Is it Really Over?
We’ve said it before, more than once: Jobs and housing will be the real indicators for how the depression pans out. Housing led us into this mess, it is one of the worst performing asset classes in America, it’s most people’s biggest investment, and bad mortgages (and their subsequent securitizations) have rendered our financial system impotent — at best. And jobs, well… people gotta work. When they don’t, all kinds of craziness ensues.
So with that in mind, let’s check in on one “ultimate indicator” of the depression’s end.
5 Min. loyalists might remember that we first checked out this chart in late May, when Robert Gordon — one of the NBER economists responsible for calling the end of recessions — suggested that the peak in initial claims had marked the approximate end of this historic downturn. As you can see, that same thesis has worked pretty well in the past, so why not?
Yesterday, the Labor Department said 530,000 Americans filed for jobless benefits last week. That may be a slight improvement from the week before, but we note that since peaking this spring, jobless claims haven’t plummeted back to a historic norm, as in recessions past.
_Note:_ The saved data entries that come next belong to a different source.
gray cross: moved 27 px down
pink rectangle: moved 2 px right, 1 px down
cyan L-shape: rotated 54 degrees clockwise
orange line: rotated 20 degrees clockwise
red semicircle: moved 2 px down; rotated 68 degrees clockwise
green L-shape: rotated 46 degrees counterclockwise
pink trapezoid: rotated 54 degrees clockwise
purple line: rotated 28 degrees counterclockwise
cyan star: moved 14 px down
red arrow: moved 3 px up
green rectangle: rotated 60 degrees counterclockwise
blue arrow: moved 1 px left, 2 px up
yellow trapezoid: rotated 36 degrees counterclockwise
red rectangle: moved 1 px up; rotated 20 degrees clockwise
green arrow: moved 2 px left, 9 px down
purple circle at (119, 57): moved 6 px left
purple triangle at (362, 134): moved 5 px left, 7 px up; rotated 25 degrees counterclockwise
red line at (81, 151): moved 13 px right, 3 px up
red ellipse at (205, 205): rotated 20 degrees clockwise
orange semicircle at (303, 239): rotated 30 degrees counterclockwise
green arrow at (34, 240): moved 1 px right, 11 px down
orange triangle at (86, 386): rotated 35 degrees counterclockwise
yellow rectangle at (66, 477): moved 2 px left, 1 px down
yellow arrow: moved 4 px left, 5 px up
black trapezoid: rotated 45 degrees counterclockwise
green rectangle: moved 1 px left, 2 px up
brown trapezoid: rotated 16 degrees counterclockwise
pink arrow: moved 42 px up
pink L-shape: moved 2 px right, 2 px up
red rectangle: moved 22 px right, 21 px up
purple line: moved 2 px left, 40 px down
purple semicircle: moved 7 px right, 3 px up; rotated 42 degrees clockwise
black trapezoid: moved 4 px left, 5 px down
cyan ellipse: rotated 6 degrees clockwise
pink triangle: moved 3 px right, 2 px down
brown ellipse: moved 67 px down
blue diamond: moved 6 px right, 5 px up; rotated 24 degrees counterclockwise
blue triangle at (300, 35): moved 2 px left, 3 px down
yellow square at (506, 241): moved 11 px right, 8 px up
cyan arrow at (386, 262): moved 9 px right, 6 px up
Instead, they’re just hanging around, just 15% below the peak, almost 30% higher than this time last year and way above typical post-recession levels… actually higher than the peaks of yesteryear.
We realize that just by uttering these words we’re likely going to be wrong: But could it be different this time around? If the bread line is no longer at its worst, but still wrapped around the block, is it really fair for the Fed to say the recession is “technically” over?
And housing isn’t looking too pretty this week either. Yesterday saw a “surprise” fall in existing home sales. This morning, the Commerce Department says the median price of new homes in August fell 9.5%. That’s the biggest month-to-month decline in recorded history. The median price is now $195,000, down almost 12% from last year. Sales rose a statistically insignificant 0.7%.
The shred of good news from today’s report: New home inventory is down 36% over the last year, to a 7.3-month supply — the lowest level since January 2007. Still, on average, a newly completed home sits on the market for a record 12.9 months before it’s sold.